June 19, 2025
Investment

SEBI’s new co-investment rules for AIFs: Who benefits and how


The Securities and Exchange Board of India (SEBI) has granted investors greater flexibility by allowing co-investment opportunities directly within the structure of Alternative Investment Funds (AIFs). This move, announced on June 18, is expected to streamline the co-investment process and attract more capital to India’s alternative investment space.

What has changed?

Earlier, investors who wished to co-invest

in specific deals alongside AIFs—particularly in Category I and II funds—had to do so through parallel vehicles or side arrangements. These methods often involved additional compliance, legal and operational hurdles.

Now, SEBI has allowed co-investments to be offered within the same legal structure of the AIF, simplifying the entire process.

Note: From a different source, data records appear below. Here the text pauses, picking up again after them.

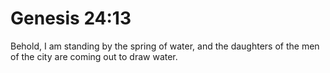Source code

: # Genesis 24:13

Behold, I am standing by the spring of water, and the daughters of the men of the city are coming out to draw water.
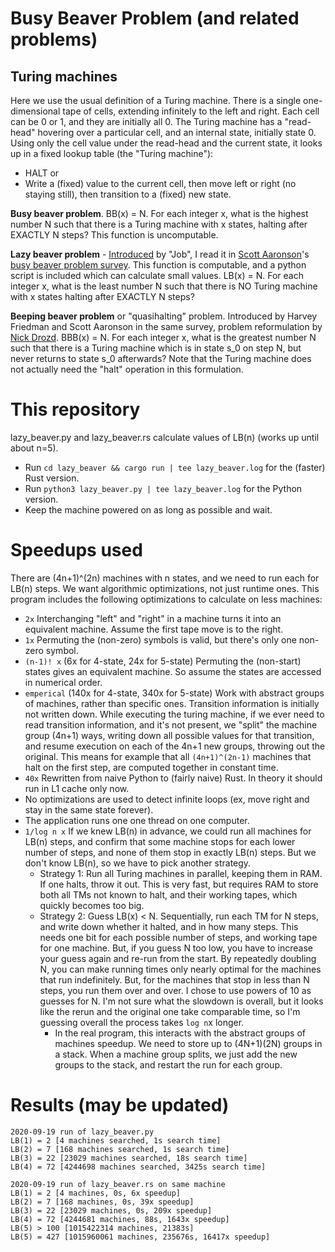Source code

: # Busy Beaver Problem (and related problems)

## Turing machines
Here we use the usual definition of a Turing machine. There is a single one-dimensional tape of cells, extending infinitely to the left and right. Each cell can be 0 or 1, and they are initially all 0. The Turing machine has a "read-head" hovering over a particular cell, and an internal state, initially state 0. Using only the cell value under the read-head and the current state, it looks up in a fixed lookup table (the "Turing machine"):
- HALT or
- Write a (fixed) value to the current cell, then move left or right (no staying still), then transition to a (fixed) new state.

**Busy beaver problem**. BB(x) = N. For each integer x, what is the highest number N such that there is a Turing machine with x states, halting after EXACTLY N steps? This function is uncomputable.

**Lazy beaver problem** - [Introduced](https://www.scottaaronson.com/blog/?p=4916#comment-1850265) by "Job", I read it in [Scott Aaronson](https://www.scottaaronson.com/blog/?p=4916)'s [busy beaver problem survey](https://www.scottaaronson.com/papers/bb.pdf). This function is computable, and a python script is included which can calculate small values.
LB(x) = N. For each integer x, what is the least number N such that there is NO Turing machine with x states halting after EXACTLY N steps?

**Beeping beaver problem** or "quasihalting" problem. Introduced by Harvey Friedman and Scott Aaronson in the same survey, problem reformulation by [Nick Drozd](https://nickdrozd.github.io/2020/08/13/beeping-busy-beavers.html).
BBB(x) = N. For each integer x, what is the greatest number N such that there is a Turing machine which is in state s_0 on step N, but never returns to state s_0 afterwards? Note that the Turing machine does not actually need the "halt" operation in this formulation.

# This repository

lazy_beaver.py and lazy_beaver.rs calculate values of LB(n) (works up until about n=5). 

- Run `cd lazy_beaver && cargo run | tee lazy_beaver.log` for the (faster) Rust version.
- Run `python3 lazy_beaver.py | tee lazy_beaver.log` for the Python version.
- Keep the machine powered on as long as possible and wait.

# Speedups used

There are (4n+1)^(2n) machines with n states, and we need to run each for LB(n) steps. We want algorithmic optimizations, not just runtime ones. This program includes the following optimizations to calculate on less machines:
- `2x` Interchanging "left" and "right" in a machine turns it into an equivalent machine. Assume the first tape move is to the right.
- `1x` Permuting the (non-zero) symbols is valid, but there's only one non-zero symbol.
- `(n-1)! x` (6x for 4-state, 24x for 5-state) Permuting the (non-start) states gives an equivalent machine. So assume the states are accessed in numerical order.
- `emperical` (140x for 4-state, 340x for 5-state) Work with abstract groups of machines, rather than specific ones. Transition information is initially not written down. While executing the turing machine, if we ever need to read transition information, and it's not present, we "split" the machine group (4n+1) ways, writing down all possible values for that transition, and resume execution on each of the 4n+1 new groups, throwing out the original. This means for example that all `(4n+1)^(2n-1)` machines that halt on the first step, are computed together in constant time.
- `40x` Rewritten from naive Python to (fairly naive) Rust. In theory it should run in L1 cache only now.
- No optimizations are used to detect infinite loops (ex, move right and stay in the same state forever).
- The application runs one one thread on one computer.
- `1/log n x` If we knew LB(n) in advance, we could run all machines for LB(n) steps, and confirm that some machine stops for each lower number of steps, and none of them stop in exactly LB(n) steps. But we don't know LB(n), so we have to pick another strategy.
  - Strategy 1: Run all Turing machines in parallel, keeping them in RAM. If one halts, throw it out. This is very fast, but requires RAM to store both all TMs not known to halt, and their working tapes, which quickly becomes too big.
  - Strategy 2: Guess LB(x) < N. Sequentially, run each TM for N steps, and write down whether it halted, and in how many steps. This needs one bit for each possible number of steps, and working tape for one machine. But, if you guess N too low, you have to increase your guess again and re-run from the start. By repeatedly doubling N, you can make running times only nearly optimal for the machines that run indefinitely. But, for the machines that stop in less than N steps, you run them over and over. I chose to use powers of 10 as guesses for N. I'm not sure what the slowdown is overall, but it looks like the rerun and the original one take comparable time, so I'm guessing overall the process takes `log n`x longer.
    - In the real program, this interacts with the abstract groups of machines speedup. We need to store up to (4N+1)(2N) groups in a stack. When a machine group splits, we just add the new groups to the stack, and restart the run for each group.

# Results (may be updated)

```
2020-09-19 run of lazy_beaver.py
LB(1) = 2 [4 machines searched, 1s search time]
LB(2) = 7 [168 machines searched, 1s search time]
LB(3) = 22 [23029 machines searched, 18s search time]
LB(4) = 72 [4244698 machines searched, 3425s search time]
```

```
2020-09-19 run of lazy_beaver.rs on same machine
LB(1) = 2 [4 machines, 0s, 6x speedup]
LB(2) = 7 [168 machines, 0s, 39x speedup]
LB(3) = 22 [23029 machines, 0s, 209x speedup]
LB(4) = 72 [4244681 machines, 88s, 1643x speedup]
LB(5) > 100 [1015422314 machines, 21383s]
LB(5) = 427 [1015960061 machines, 235676s, 16417x speedup]
```
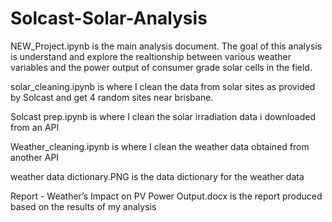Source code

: # Solcast-Solar-Analysis

NEW_Project.ipynb is the main analysis document. The goal of this analysis is understand and explore the realtionship between various weather 
variables and the power output of consumer grade solar cells in the field.

solar_cleaning.ipynb is where I clean the data from solar sites as provided by Solcast and get 4 random sites near brisbane.

Solcast prep.ipynb is where I clean the solar irradiation data i downloaded from an API

Weather_cleaning.ipynb is where I clean the weather data obtained from another API

weather data dictionary.PNG is the data dictionary for the weather data

Report - Weather’s Impact on PV Power Output.docx is the report produced based on the results of my analysis
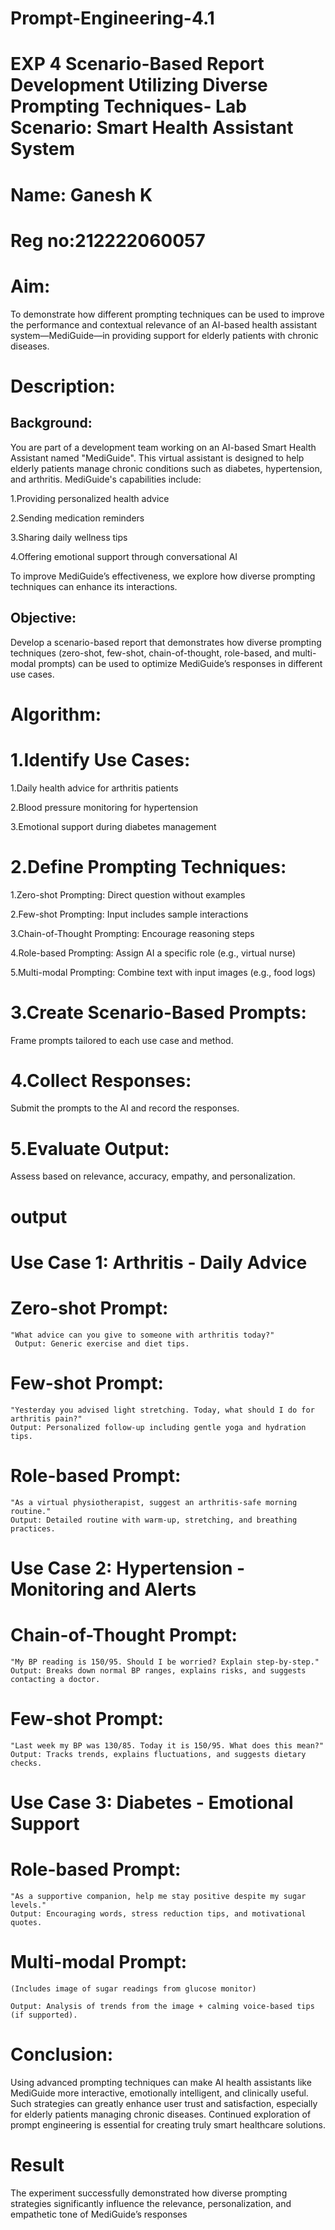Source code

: # Prompt-Engineering-4.1
# EXP 4 Scenario-Based Report Development Utilizing Diverse Prompting Techniques- Lab Scenario: Smart Health Assistant System

# Name: Ganesh K

# Reg no:212222060057

# Aim:

To demonstrate how different prompting techniques can be used to improve the performance and contextual relevance of an AI-based health assistant system—MediGuide—in providing support for elderly patients with chronic diseases.

# Description: 

## Background:
You are part of a development team working on an AI-based Smart Health Assistant named "MediGuide". This virtual assistant is designed to help elderly patients manage chronic conditions such as diabetes, hypertension, and arthritis. MediGuide's capabilities include:

1.Providing personalized health advice

2.Sending medication reminders

3.Sharing daily wellness tips

4.Offering emotional support through conversational AI

To improve MediGuide’s effectiveness, we explore how diverse prompting techniques can enhance its interactions.

## Objective:

Develop a scenario-based report that demonstrates how diverse prompting techniques (zero-shot, few-shot, chain-of-thought, role-based, and multi-modal prompts) can be used to optimize MediGuide’s responses in different use cases.

# Algorithm:

# 1.Identify Use Cases:

1.Daily health advice for arthritis patients

2.Blood pressure monitoring for hypertension

3.Emotional support during diabetes management

# 2.Define Prompting Techniques:

1.Zero-shot Prompting: Direct question without examples

2.Few-shot Prompting: Input includes sample interactions

3.Chain-of-Thought Prompting: Encourage reasoning steps

4.Role-based Prompting: Assign AI a specific role (e.g., virtual nurse)

5.Multi-modal Prompting: Combine text with input images (e.g., food logs)

# 3.Create Scenario-Based Prompts:

Frame prompts tailored to each use case and method.

# 4.Collect Responses:

Submit the prompts to the AI and record the responses.

# 5.Evaluate Output:

Assess based on relevance, accuracy, empathy, and personalization.


# output

# Use Case 1: Arthritis - Daily Advice
# Zero-shot Prompt:

```
"What advice can you give to someone with arthritis today?"
 Output: Generic exercise and diet tips.
```
# Few-shot Prompt:
```
"Yesterday you advised light stretching. Today, what should I do for arthritis pain?"
Output: Personalized follow-up including gentle yoga and hydration tips.
```

# Role-based Prompt:
```
"As a virtual physiotherapist, suggest an arthritis-safe morning routine."
Output: Detailed routine with warm-up, stretching, and breathing practices.
```

# Use Case 2: Hypertension - Monitoring and Alerts

# Chain-of-Thought Prompt:
```
"My BP reading is 150/95. Should I be worried? Explain step-by-step."
Output: Breaks down normal BP ranges, explains risks, and suggests contacting a doctor.
```

# Few-shot Prompt:
```
"Last week my BP was 130/85. Today it is 150/95. What does this mean?"
Output: Tracks trends, explains fluctuations, and suggests dietary checks.
```

# Use Case 3: Diabetes - Emotional Support

# Role-based Prompt:
```
"As a supportive companion, help me stay positive despite my sugar levels."
Output: Encouraging words, stress reduction tips, and motivational quotes.
```
# Multi-modal Prompt:
```
(Includes image of sugar readings from glucose monitor)

Output: Analysis of trends from the image + calming voice-based tips (if supported).
```
# Conclusion:

Using advanced prompting techniques can make AI health assistants like MediGuide more interactive, emotionally intelligent, and clinically useful. Such strategies can greatly enhance user trust and satisfaction, especially for elderly patients managing chronic diseases. Continued exploration of prompt engineering is essential for creating truly smart healthcare solutions.

# Result

The experiment successfully demonstrated how diverse prompting strategies significantly influence the relevance, personalization, and empathetic tone of MediGuide’s responses


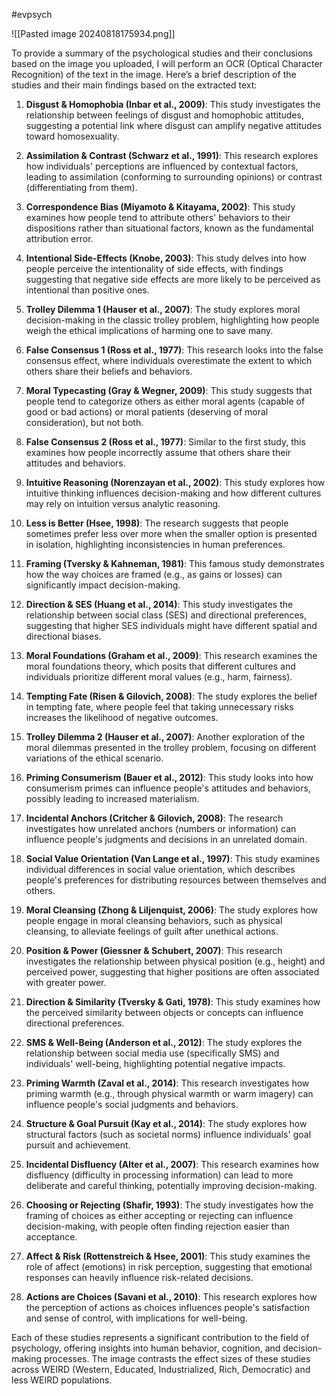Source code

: #evpsych


![[Pasted image 20240818175934.png]]

To provide a summary of the psychological studies and their conclusions based on the image you uploaded, I will perform an OCR (Optical Character Recognition) of the text in the image. Here’s a brief description of the studies and their main findings based on the extracted text:

1. **Disgust & Homophobia (Inbar et al., 2009)**: This study investigates the relationship between feelings of disgust and homophobic attitudes, suggesting a potential link where disgust can amplify negative attitudes toward homosexuality.

2. **Assimilation & Contrast (Schwarz et al., 1991)**: This research explores how individuals' perceptions are influenced by contextual factors, leading to assimilation (conforming to surrounding opinions) or contrast (differentiating from them).

3. **Correspondence Bias (Miyamoto & Kitayama, 2002)**: This study examines how people tend to attribute others' behaviors to their dispositions rather than situational factors, known as the fundamental attribution error.

4. **Intentional Side-Effects (Knobe, 2003)**: This study delves into how people perceive the intentionality of side effects, with findings suggesting that negative side effects are more likely to be perceived as intentional than positive ones.

5. **Trolley Dilemma 1 (Hauser et al., 2007)**: The study explores moral decision-making in the classic trolley problem, highlighting how people weigh the ethical implications of harming one to save many.

6. **False Consensus 1 (Ross et al., 1977)**: This research looks into the false consensus effect, where individuals overestimate the extent to which others share their beliefs and behaviors.

7. **Moral Typecasting (Gray & Wegner, 2009)**: This study suggests that people tend to categorize others as either moral agents (capable of good or bad actions) or moral patients (deserving of moral consideration), but not both.

8. **False Consensus 2 (Ross et al., 1977)**: Similar to the first study, this examines how people incorrectly assume that others share their attitudes and behaviors.

9. **Intuitive Reasoning (Norenzayan et al., 2002)**: This study explores how intuitive thinking influences decision-making and how different cultures may rely on intuition versus analytic reasoning.

10. **Less is Better (Hsee, 1998)**: The research suggests that people sometimes prefer less over more when the smaller option is presented in isolation, highlighting inconsistencies in human preferences.

11. **Framing (Tversky & Kahneman, 1981)**: This famous study demonstrates how the way choices are framed (e.g., as gains or losses) can significantly impact decision-making.

12. **Direction & SES (Huang et al., 2014)**: This study investigates the relationship between social class (SES) and directional preferences, suggesting that higher SES individuals might have different spatial and directional biases.

13. **Moral Foundations (Graham et al., 2009)**: This research examines the moral foundations theory, which posits that different cultures and individuals prioritize different moral values (e.g., harm, fairness).

14. **Tempting Fate (Risen & Gilovich, 2008)**: The study explores the belief in tempting fate, where people feel that taking unnecessary risks increases the likelihood of negative outcomes.

15. **Trolley Dilemma 2 (Hauser et al., 2007)**: Another exploration of the moral dilemmas presented in the trolley problem, focusing on different variations of the ethical scenario.

16. **Priming Consumerism (Bauer et al., 2012)**: This study looks into how consumerism primes can influence people's attitudes and behaviors, possibly leading to increased materialism.

17. **Incidental Anchors (Critcher & Gilovich, 2008)**: The research investigates how unrelated anchors (numbers or information) can influence people's judgments and decisions in an unrelated domain.

18. **Social Value Orientation (Van Lange et al., 1997)**: This study examines individual differences in social value orientation, which describes people's preferences for distributing resources between themselves and others.

19. **Moral Cleansing (Zhong & Liljenquist, 2006)**: The study explores how people engage in moral cleansing behaviors, such as physical cleansing, to alleviate feelings of guilt after unethical actions.

20. **Position & Power (Giessner & Schubert, 2007)**: This research investigates the relationship between physical position (e.g., height) and perceived power, suggesting that higher positions are often associated with greater power.

21. **Direction & Similarity (Tversky & Gati, 1978)**: This study examines how the perceived similarity between objects or concepts can influence directional preferences.

22. **SMS & Well-Being (Anderson et al., 2012)**: The study explores the relationship between social media use (specifically SMS) and individuals' well-being, highlighting potential negative impacts.

23. **Priming Warmth (Zaval et al., 2014)**: This research investigates how priming warmth (e.g., through physical warmth or warm imagery) can influence people's social judgments and behaviors.

24. **Structure & Goal Pursuit (Kay et al., 2014)**: The study explores how structural factors (such as societal norms) influence individuals' goal pursuit and achievement.

25. **Incidental Disfluency (Alter et al., 2007)**: This research examines how disfluency (difficulty in processing information) can lead to more deliberate and careful thinking, potentially improving decision-making.

26. **Choosing or Rejecting (Shafir, 1993)**: The study investigates how the framing of choices as either accepting or rejecting can influence decision-making, with people often finding rejection easier than acceptance.

27. **Affect & Risk (Rottenstreich & Hsee, 2001)**: This study examines the role of affect (emotions) in risk perception, suggesting that emotional responses can heavily influence risk-related decisions.

28. **Actions are Choices (Savani et al., 2010)**: This research explores how the perception of actions as choices influences people's satisfaction and sense of control, with implications for well-being.

Each of these studies represents a significant contribution to the field of psychology, offering insights into human behavior, cognition, and decision-making processes. The image contrasts the effect sizes of these studies across WEIRD (Western, Educated, Industrialized, Rich, Democratic) and less WEIRD populations.
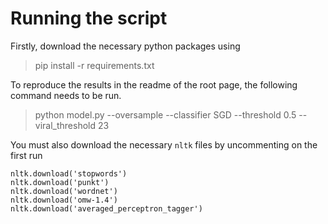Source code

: # Running the script
Firstly, download the necessary python packages using
> pip install -r requirements.txt
> 


To reproduce the results in the readme of the root page, the following command needs to be run.

>python model.py --oversample --classifier SGD --threshold 0.5 --viral_threshold 23

You must also download the necessary `nltk` files by uncommenting on the first run
```
nltk.download('stopwords')
nltk.download('punkt')
nltk.download('wordnet')
nltk.download('omw-1.4')
nltk.download('averaged_perceptron_tagger')
```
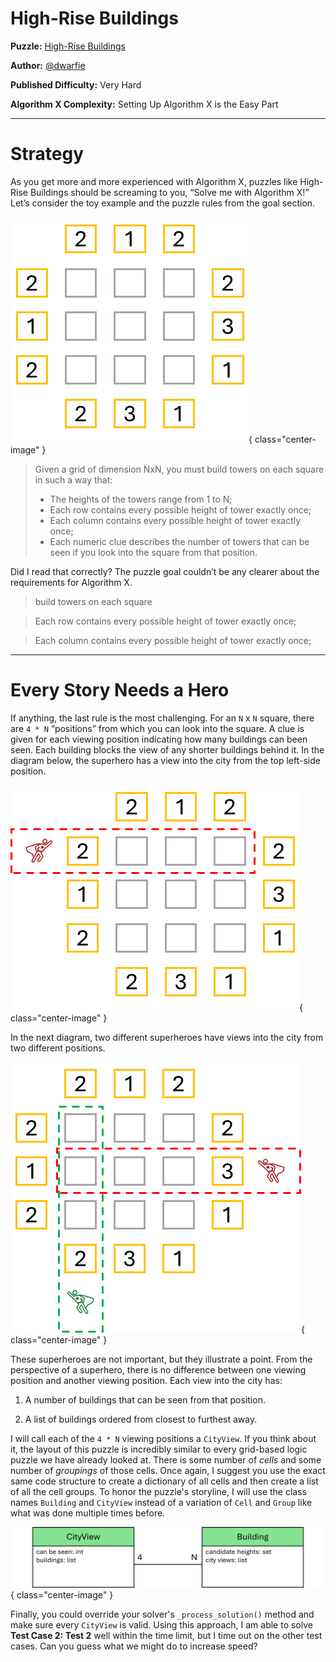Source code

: # High-Rise Buildings

__Puzzle:__ [High-Rise Buildings](https://www.codingame.com/training/expert/high-rise-buildings)

__Author:__ [@dwarfie](https://www.codingame.com/profile/2ad5cc4919ed368f16de4aecd570e21e477551)

__Published Difficulty:__ Very Hard

__Algorithm X Complexity:__ Setting Up Algorithm X is the Easy Part

---

# Strategy

As you get more and more experienced with Algorithm X, puzzles like High-Rise Buildings should be screaming to you, “Solve me with Algorithm X!” Let’s consider the toy example and the puzzle rules from the goal section.

![High Rise Buildings Example](HighRise1.png){ class="center-image" }

>Given a grid of dimension NxN, you must build towers on each square in such a way that:
>- The heights of the towers range from 1 to N;
>- Each row contains every possible height of tower exactly once;
>- Each column contains every possible height of tower exactly once;
>- Each numeric clue describes the number of towers that can be seen if you look into the square from that position.

Did I read that correctly? The puzzle goal couldn’t be any clearer about the requirements for Algorithm X.

>build towers on each square

>Each row contains every possible height of tower exactly once;

>Each column contains every possible height of tower exactly once;

---

# Every Story Needs a Hero

If anything, the last rule is the most challenging. For an `N` x `N` square, there are `4 * N` “positions” from which you can look into the square. A clue is given for each viewing position indicating how many buildings can been seen. Each building blocks the view of any shorter buildings behind it. In the diagram below, the superhero has a view into the city from the top left-side position.

![Multiple City Views](HighRise2.png){ class="center-image" }

In the next diagram, two different superheroes have views into the city from two different positions.

![City View Example](HighRise3.png){ class="center-image" }

These superheroes are not important, but they illustrate a point. From the perspective of a superhero, there is no difference between one viewing position and another viewing position. Each view into the city has:

1. A number of buildings that can be seen from that position.

2. A list of buildings ordered from closest to furthest away.

I will call each of the `4 * N` viewing positions a `CityView`. If you think about it, the layout of this puzzle is incredibly similar to every grid-based logic puzzle we have already looked at. There is some number of _cells_ and some number of _groupings_ of those cells. Once again, I suggest you use the exact same code structure to create a dictionary of all cells and then create a list of all the cell groups. To honor the puzzle's storyline, I will use the class names `Building` and `CityView` instead of a variation of `Cell` and `Group` like what was done multiple times before.

![High Rise Buildings Classes](HighRiseBuildingsClasses.png){ class="center-image" }

Finally, you could override your solver's `_process_solution()` method and make sure every `CityView` is valid. Using this approach, I am able to solve __Test Case 2: Test 2__ well within the time limit, but I time out on the other test cases. Can you guess what we might do to increase speed?

<BR>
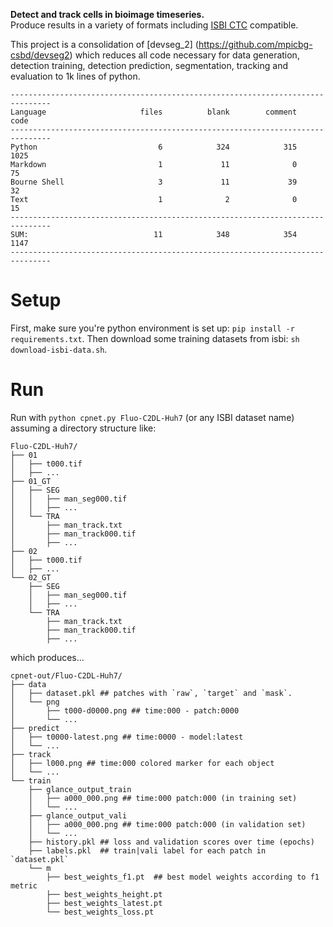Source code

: **Detect and track cells in bioimage timeseries.**  
Produce results in a variety of formats including [ISBI CTC](http://celltrackingchallenge.net/) compatible.

This project is a consolidation of [devseg_2]
(https://github.com/mpicbg-csbd/devseg2) which reduces all code necessary for
data generation, detection training, detection prediction, segmentation,
tracking and evaluation to 1k lines of python.

    -------------------------------------------------------------------------------
    Language                     files          blank        comment           code
    -------------------------------------------------------------------------------
    Python                           6            324            315           1025
    Markdown                         1             11              0             75
    Bourne Shell                     3             11             39             32
    Text                             1              2              0             15
    -------------------------------------------------------------------------------
    SUM:                            11            348            354           1147
    -------------------------------------------------------------------------------

# Setup

First, make sure you're python environment is set up: `pip install -r requirements.txt`.
Then download some training datasets from isbi: `sh download-isbi-data.sh`.

# Run

Run with `python cpnet.py Fluo-C2DL-Huh7` (or any ISBI dataset name) assuming a directory structure like:

```
Fluo-C2DL-Huh7/
├── 01
│   ├── t000.tif
│   ├── ...
├── 01_GT
│   ├── SEG
│   │   ├── man_seg000.tif
│   │   ├── ...
│   └── TRA
│       ├── man_track.txt
│       ├── man_track000.tif
│       ├── ...
├── 02
│   ├── t000.tif
│   ├── ...
└── 02_GT
    ├── SEG
    │   ├── man_seg000.tif
    │   ├── ...
    └── TRA
        ├── man_track.txt
        ├── man_track000.tif
        ├── ...
```

which produces...

```
cpnet-out/Fluo-C2DL-Huh7/
├── data
│   ├── dataset.pkl ## patches with `raw`, `target` and `mask`.
│   └── png
│       ├── t000-d0000.png ## time:000 - patch:0000
│       └── ...
├── predict
│   ├── t0000-latest.png ## time:0000 - model:latest
│   └── ...
├── track
│   ├── l000.png ## time:000 colored marker for each object
│   └── ...
└── train
    ├── glance_output_train
    │   ├── a000_000.png ## time:000 patch:000 (in training set)
    │   └── ...
    ├── glance_output_vali
    │   ├── a000_000.png ## time:000 patch:000 (in validation set)
    │   └── ...
    ├── history.pkl ## loss and validation scores over time (epochs)
    ├── labels.pkl  ## train|vali label for each patch in `dataset.pkl`
    └── m
        ├── best_weights_f1.pt  ## best model weights according to f1 metric
        ├── best_weights_height.pt
        ├── best_weights_latest.pt
        └── best_weights_loss.pt
```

Why this matters for investors?

This change enables investors, especially high-net-worth individuals (HNIs), family offices, and institutional investors, to:

  • Take larger positions in specific deals they believe in, without setting up separate entities.
  • Access high-conviction opportunities alongside the main fund while remaining under the same governance and regulatory oversight.
  • Avoid timing and operational delays that previously came with informal co-investment vehicles.

Calling the move “long-awaited and highly progressive,” Nishad Khanolkar, President and Fund Manager at Bharat Value Fund (CAT II AIF), said it brings much-needed clarity, efficiency, and scalability to how bespoke investment access is structured.

“SEBI’s enablement of co-investments directly within the AIF framework empowers investors to take more concentrated asset allocation on high-conviction ideas while staying within the regulatory envelope of the fund,” Khanolkar said.

He noted that the reform especially benefits sophisticated investors like CXOs, entrepreneurs, and family offices, who seek greater transparency, discretion, and targeted exposure to select deals—without the overhead of managing a fund themselves.

Growing importance of AIFs in India

The timing of SEBI’s move aligns with the sector’s rapid growth. The AIF industry has grown at 33% annually over the last decade and now manages over $155 billion in assets. Recognising this, SEBI is also gradually relaxing rules to accommodate rising investor interest and professionalisation in the wealth management space.

Kush Gupta, Director at SKG Investment & Advisory, called the co-investment change an “important step” that reflects SEBI’s willingness to evolve with the market.

“This will attract more investments into this asset class and provide fund managers with additional capital to seek out differentiated opportunities,” Gupta said.

Gupta also highlighted that the AIF ecosystem is maturing fast, and SEBI’s broader reforms—including advisory rights for fund managers on listed securities and simplified compliance for angel funds—signal more investor-friendly changes on the horizon.

Impact on sectors and capital markets

The structural shift is likely to:

  • Accelerate capital deployment in innovation, infra-tech, consumer disruption, manufacturing, and defence,
  • Strengthen alignment between fund managers and co-investors by keeping all activity within a unified framework,
  • Improve India’s standing as a global destination for alternative investments.

“This development will unlock a deeper layer of capital… and enhance India’s competitiveness as an alternative investment hub globally,” Khanolkar added.